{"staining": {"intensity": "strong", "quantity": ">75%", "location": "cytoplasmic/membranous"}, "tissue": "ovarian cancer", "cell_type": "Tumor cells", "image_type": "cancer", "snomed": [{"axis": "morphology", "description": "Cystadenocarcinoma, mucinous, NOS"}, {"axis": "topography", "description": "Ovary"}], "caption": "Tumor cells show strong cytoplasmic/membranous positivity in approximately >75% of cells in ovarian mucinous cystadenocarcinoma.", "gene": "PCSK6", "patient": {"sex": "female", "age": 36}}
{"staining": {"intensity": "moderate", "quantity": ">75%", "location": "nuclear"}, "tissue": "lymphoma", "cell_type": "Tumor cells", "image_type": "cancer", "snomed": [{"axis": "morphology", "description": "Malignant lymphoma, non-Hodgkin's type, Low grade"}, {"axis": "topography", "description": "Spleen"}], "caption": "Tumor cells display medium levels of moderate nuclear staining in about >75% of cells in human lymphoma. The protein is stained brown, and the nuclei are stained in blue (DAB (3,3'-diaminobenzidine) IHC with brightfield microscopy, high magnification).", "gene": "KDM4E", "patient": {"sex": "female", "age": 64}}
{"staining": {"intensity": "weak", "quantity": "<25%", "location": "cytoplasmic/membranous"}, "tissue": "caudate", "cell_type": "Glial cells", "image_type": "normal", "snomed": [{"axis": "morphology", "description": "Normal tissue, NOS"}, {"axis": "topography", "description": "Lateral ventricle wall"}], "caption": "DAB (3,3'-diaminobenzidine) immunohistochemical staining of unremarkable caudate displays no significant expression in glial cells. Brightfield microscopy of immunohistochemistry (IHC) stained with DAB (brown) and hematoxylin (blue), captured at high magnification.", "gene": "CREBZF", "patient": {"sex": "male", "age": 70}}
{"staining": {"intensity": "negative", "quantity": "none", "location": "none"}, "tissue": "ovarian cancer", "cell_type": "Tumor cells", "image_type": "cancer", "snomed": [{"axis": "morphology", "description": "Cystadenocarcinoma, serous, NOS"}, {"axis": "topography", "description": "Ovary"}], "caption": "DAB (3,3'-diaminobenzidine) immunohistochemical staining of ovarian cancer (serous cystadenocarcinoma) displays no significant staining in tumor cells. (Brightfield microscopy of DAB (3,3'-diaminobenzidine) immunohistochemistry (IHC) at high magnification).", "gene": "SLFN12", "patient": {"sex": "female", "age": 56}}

--*--

> **Problem**
Reproduce the material above without altering a single character.

> **Output for this task**
{"staining": {"intensity": "strong", "quantity": ">75%", "location": "cytoplasmic/membranous"}, "tissue": "ovarian cancer", "cell_type": "Tumor cells", "image_type": "cancer", "snomed": [{"axis": "morphology", "description": "Cystadenocarcinoma, mucinous, NOS"}, {"axis": "topography", "description": "Ovary"}], "caption": "Tumor cells show strong cytoplasmic/membranous positivity in approximately >75% of cells in ovarian mucinous cystadenocarcinoma.", "gene": "PCSK6", "patient": {"sex": "female", "age": 36}}
{"staining": {"intensity": "moderate", "quantity": ">75%", "location": "nuclear"}, "tissue": "lymphoma", "cell_type": "Tumor cells", "image_type": "cancer", "snomed": [{"axis": "morphology", "description": "Malignant lymphoma, non-Hodgkin's type, Low grade"}, {"axis": "topography", "description": "Spleen"}], "caption": "Tumor cells display medium levels of moderate nuclear staining in about >75% of cells in human lymphoma. The protein is stained brown, and the nuclei are stained in blue (DAB (3,3'-diaminobenzidine) IHC with brightfield microscopy, high magnification).", "gene": "KDM4E", "patient": {"sex": "female", "age": 64}}
{"staining": {"intensity": "weak", "quantity": "<25%", "location": "cytoplasmic/membranous"}, "tissue": "caudate", "cell_type": "Glial cells", "image_type": "normal", "snomed": [{"axis": "morphology", "description": "Normal tissue, NOS"}, {"axis": "topography", "description": "Lateral ventricle wall"}], "caption": "DAB (3,3'-diaminobenzidine) immunohistochemical staining of unremarkable caudate displays no significant expression in glial cells. Brightfield microscopy of immunohistochemistry (IHC) stained with DAB (brown) and hematoxylin (blue), captured at high magnification.", "gene": "CREBZF", "patient": {"sex": "male", "age": 70}}
{"staining": {"intensity": "negative", "quantity": "none", "location": "none"}, "tissue": "ovarian cancer", "cell_type": "Tumor cells", "image_type": "cancer", "snomed": [{"axis": "morphology", "description": "Cystadenocarcinoma, serous, NOS"}, {"axis": "topography", "description": "Ovary"}], "caption": "DAB (3,3'-diaminobenzidine) immunohistochemical staining of ovarian cancer (serous cystadenocarcinoma) displays no significant staining in tumor cells. (Brightfield microscopy of DAB (3,3'-diaminobenzidine) immunohistochemistry (IHC) at high magnification).", "gene": "SLFN12", "patient": {"sex": "female", "age": 56}}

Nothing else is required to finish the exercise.